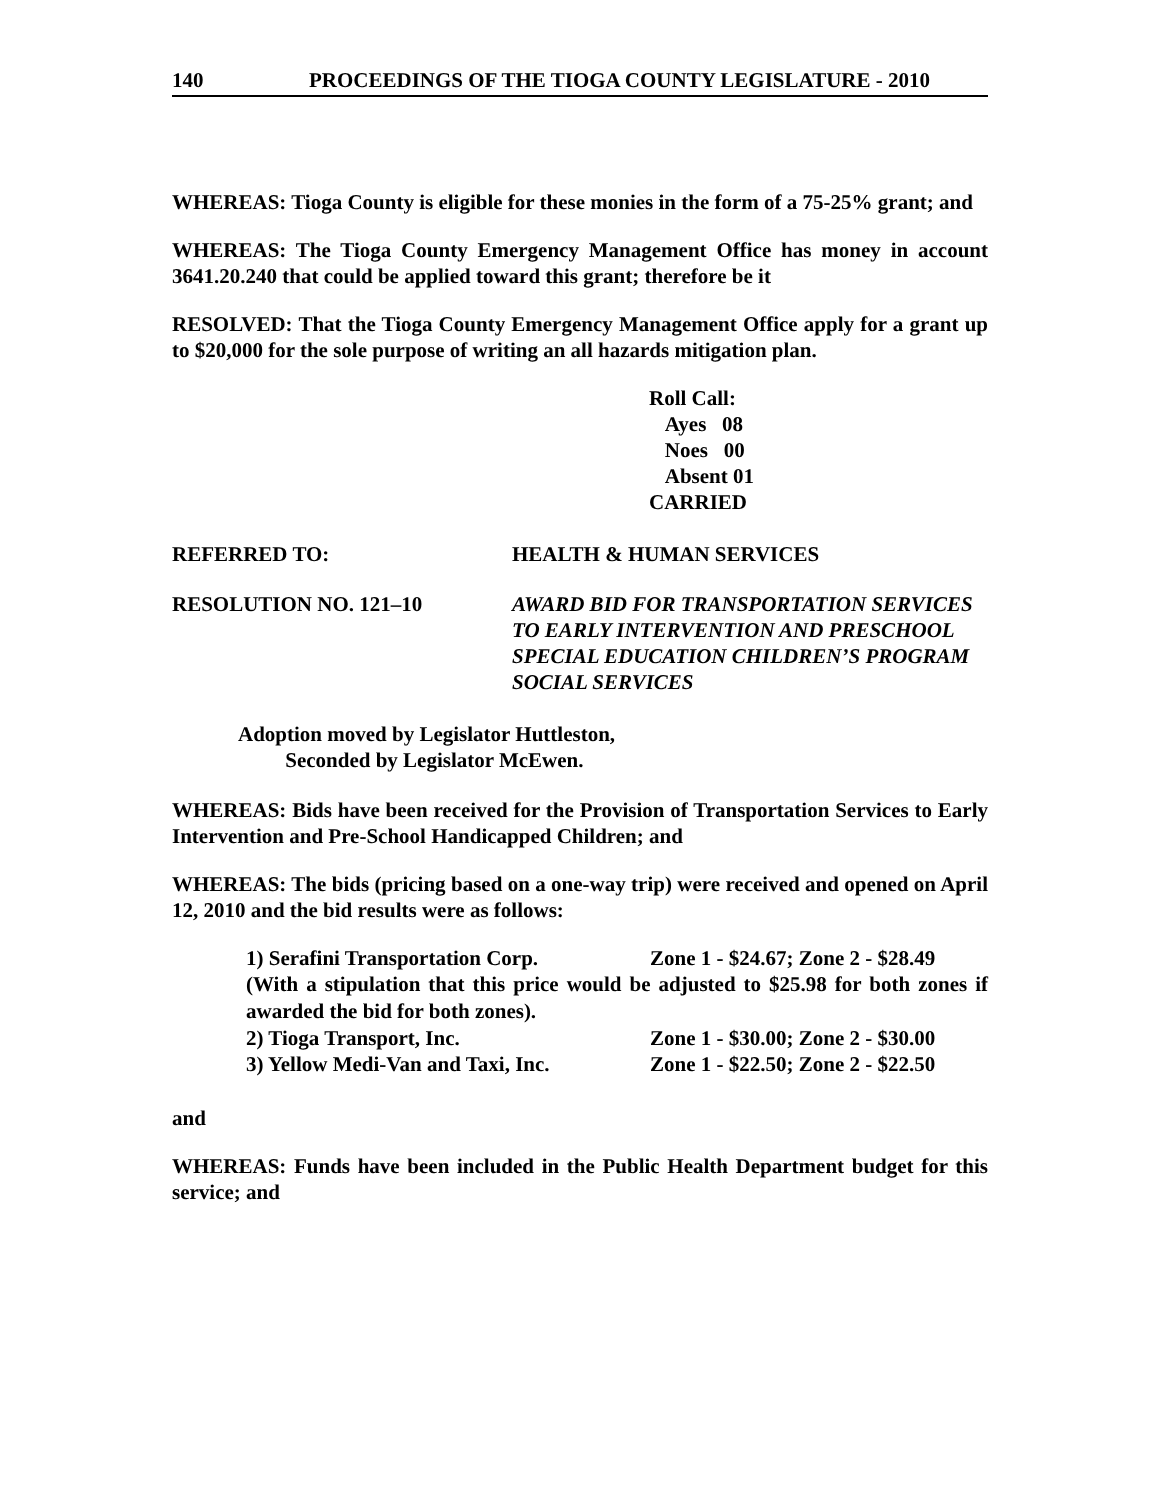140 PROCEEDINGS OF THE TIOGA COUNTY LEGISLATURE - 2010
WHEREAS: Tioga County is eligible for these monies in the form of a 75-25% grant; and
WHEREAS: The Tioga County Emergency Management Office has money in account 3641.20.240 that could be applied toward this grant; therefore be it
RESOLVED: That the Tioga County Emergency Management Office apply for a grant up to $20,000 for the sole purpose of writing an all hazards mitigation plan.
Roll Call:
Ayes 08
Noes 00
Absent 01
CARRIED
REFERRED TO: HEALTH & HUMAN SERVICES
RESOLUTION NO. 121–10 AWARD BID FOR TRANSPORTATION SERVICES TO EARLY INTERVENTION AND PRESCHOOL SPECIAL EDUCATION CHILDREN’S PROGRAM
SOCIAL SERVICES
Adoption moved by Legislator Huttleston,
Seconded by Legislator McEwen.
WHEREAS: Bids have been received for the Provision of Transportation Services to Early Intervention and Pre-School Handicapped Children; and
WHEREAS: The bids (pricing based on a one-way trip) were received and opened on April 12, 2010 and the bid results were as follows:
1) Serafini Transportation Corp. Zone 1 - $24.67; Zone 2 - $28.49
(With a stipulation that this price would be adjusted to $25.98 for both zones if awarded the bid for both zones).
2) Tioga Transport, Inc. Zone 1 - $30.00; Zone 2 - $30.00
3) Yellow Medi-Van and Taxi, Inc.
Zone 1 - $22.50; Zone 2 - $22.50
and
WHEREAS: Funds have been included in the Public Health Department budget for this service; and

...

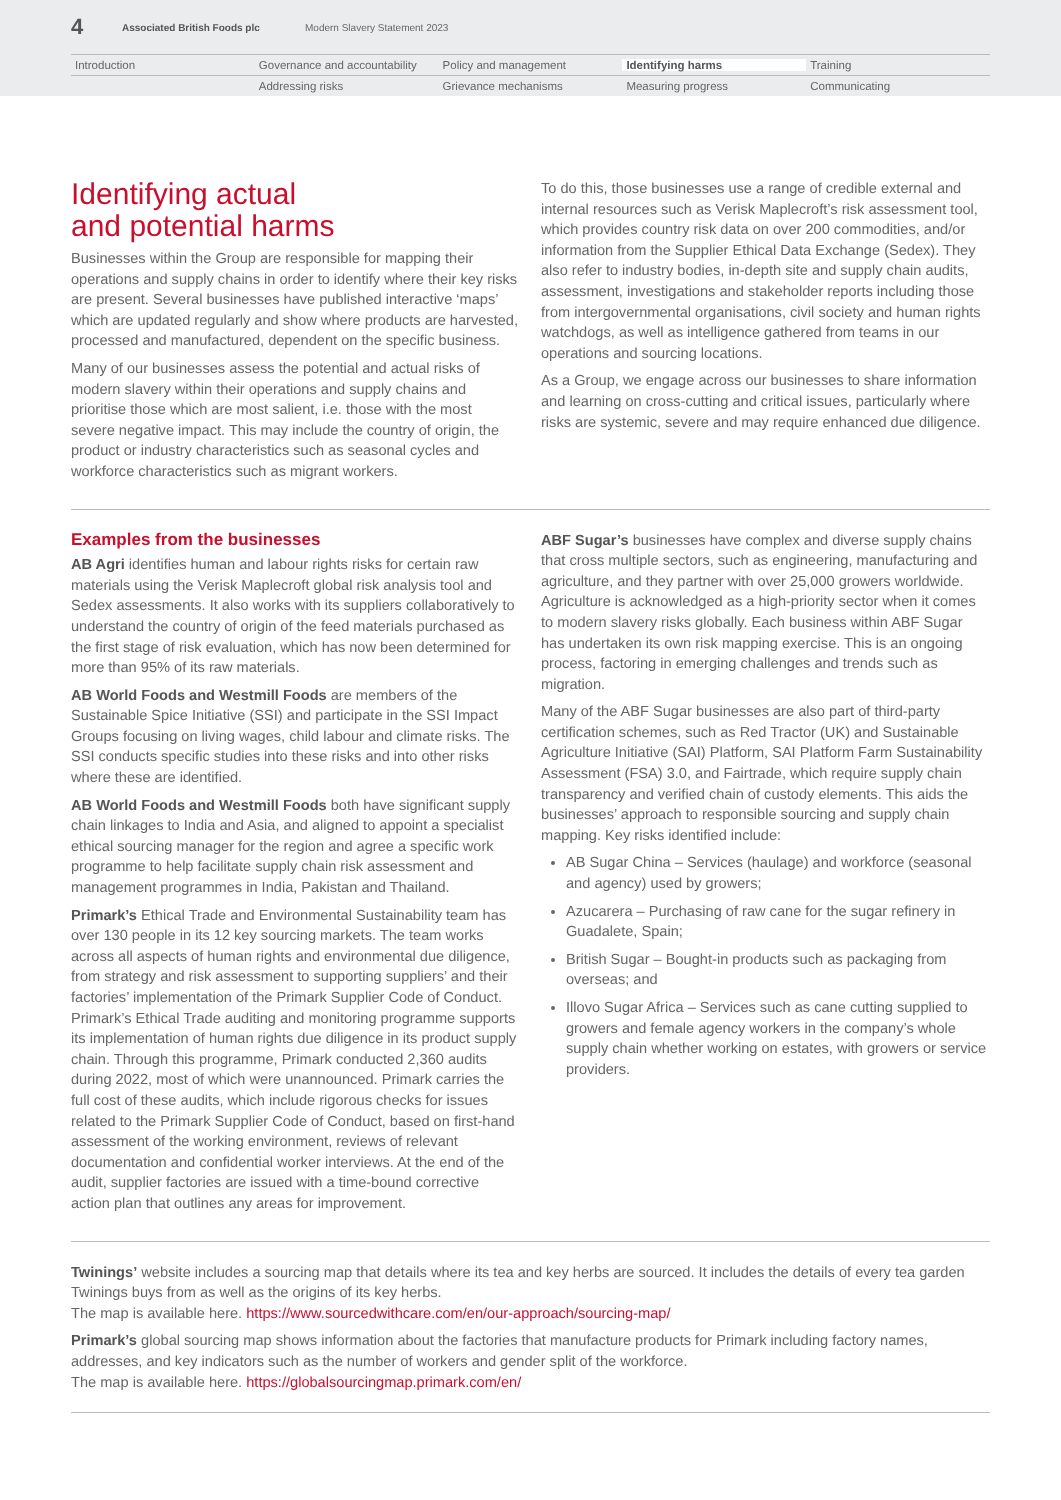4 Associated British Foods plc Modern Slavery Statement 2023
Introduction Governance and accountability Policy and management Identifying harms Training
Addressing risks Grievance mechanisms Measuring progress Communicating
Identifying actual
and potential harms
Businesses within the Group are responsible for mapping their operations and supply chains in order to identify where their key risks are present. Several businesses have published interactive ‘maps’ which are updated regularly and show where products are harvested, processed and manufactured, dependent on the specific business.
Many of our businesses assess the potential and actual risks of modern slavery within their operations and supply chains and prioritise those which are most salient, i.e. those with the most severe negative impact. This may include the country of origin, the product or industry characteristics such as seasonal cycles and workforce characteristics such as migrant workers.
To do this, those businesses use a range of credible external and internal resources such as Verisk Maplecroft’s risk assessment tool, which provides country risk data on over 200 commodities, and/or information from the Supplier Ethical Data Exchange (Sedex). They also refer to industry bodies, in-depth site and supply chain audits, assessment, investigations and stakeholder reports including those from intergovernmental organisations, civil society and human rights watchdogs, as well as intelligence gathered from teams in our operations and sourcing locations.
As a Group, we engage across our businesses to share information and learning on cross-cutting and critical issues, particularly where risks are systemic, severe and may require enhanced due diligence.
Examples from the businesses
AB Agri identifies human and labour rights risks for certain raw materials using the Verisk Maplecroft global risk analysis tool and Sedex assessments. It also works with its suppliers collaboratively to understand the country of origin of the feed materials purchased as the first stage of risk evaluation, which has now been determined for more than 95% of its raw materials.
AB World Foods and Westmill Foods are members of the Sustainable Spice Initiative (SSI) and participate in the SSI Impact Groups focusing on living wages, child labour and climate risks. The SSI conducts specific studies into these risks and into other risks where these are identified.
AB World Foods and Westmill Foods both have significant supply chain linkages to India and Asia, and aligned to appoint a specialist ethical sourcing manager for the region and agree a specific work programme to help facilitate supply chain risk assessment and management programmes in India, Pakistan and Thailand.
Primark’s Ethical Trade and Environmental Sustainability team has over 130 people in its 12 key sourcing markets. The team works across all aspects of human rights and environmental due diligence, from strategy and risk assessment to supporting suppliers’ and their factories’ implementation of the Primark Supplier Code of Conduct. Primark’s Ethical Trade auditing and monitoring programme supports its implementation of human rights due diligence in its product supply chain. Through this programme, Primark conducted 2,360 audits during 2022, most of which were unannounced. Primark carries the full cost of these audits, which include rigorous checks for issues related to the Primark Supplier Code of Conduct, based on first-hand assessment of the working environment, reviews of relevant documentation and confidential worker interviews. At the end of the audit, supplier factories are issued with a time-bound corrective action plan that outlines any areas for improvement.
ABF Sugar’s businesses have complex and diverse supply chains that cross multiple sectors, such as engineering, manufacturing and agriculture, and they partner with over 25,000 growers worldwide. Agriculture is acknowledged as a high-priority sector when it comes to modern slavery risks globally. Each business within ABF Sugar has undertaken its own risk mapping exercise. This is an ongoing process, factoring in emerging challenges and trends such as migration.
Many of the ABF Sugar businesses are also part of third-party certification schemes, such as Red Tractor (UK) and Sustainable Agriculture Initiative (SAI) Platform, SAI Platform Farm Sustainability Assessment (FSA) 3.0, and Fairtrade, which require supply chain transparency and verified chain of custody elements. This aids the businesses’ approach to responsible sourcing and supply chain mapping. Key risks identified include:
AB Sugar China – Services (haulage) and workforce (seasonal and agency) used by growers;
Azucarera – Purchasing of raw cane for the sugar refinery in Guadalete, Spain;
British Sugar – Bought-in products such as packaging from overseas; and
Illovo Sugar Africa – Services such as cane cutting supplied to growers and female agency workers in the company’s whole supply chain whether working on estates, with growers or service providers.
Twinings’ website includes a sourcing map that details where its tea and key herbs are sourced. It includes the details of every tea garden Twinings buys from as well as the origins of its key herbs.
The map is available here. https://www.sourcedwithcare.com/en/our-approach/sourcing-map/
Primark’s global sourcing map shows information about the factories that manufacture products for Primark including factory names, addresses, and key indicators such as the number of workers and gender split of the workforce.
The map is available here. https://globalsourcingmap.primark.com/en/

- [What is expected]: How many lines in the entries above include the string "industry"? Please answer with that number and nothing more.

- [Result of this task]: 2